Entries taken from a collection
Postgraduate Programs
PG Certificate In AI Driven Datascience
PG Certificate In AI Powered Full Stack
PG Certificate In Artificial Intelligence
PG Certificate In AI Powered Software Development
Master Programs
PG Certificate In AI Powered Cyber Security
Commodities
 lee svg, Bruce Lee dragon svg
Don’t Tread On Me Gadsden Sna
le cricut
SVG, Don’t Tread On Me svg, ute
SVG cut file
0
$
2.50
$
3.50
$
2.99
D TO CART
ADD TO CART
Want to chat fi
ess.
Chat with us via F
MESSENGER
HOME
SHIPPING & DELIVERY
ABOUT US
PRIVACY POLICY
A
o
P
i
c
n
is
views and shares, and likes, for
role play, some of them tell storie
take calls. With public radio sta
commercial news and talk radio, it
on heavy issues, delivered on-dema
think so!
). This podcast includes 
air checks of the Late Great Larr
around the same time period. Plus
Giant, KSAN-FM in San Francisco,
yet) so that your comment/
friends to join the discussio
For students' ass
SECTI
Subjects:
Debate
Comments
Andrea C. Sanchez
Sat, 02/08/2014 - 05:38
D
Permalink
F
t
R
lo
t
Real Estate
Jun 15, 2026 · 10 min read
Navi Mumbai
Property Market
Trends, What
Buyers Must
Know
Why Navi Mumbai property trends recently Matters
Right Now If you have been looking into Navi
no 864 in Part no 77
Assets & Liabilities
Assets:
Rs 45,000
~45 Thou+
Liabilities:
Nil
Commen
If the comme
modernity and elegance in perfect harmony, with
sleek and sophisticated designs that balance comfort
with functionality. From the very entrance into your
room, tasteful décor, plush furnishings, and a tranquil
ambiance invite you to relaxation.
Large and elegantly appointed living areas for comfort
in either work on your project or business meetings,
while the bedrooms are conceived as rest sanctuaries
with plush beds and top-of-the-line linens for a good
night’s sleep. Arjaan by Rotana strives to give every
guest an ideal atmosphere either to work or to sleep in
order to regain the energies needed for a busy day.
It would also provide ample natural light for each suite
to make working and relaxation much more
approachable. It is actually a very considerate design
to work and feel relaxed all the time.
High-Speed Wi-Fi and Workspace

• [TASK]:
Search the entries above for the string "Mumbai", and report each line where it occurs.

• [ANSWER BELOW]:
Navi Mumbai
Why Navi Mumbai property trends recently Matters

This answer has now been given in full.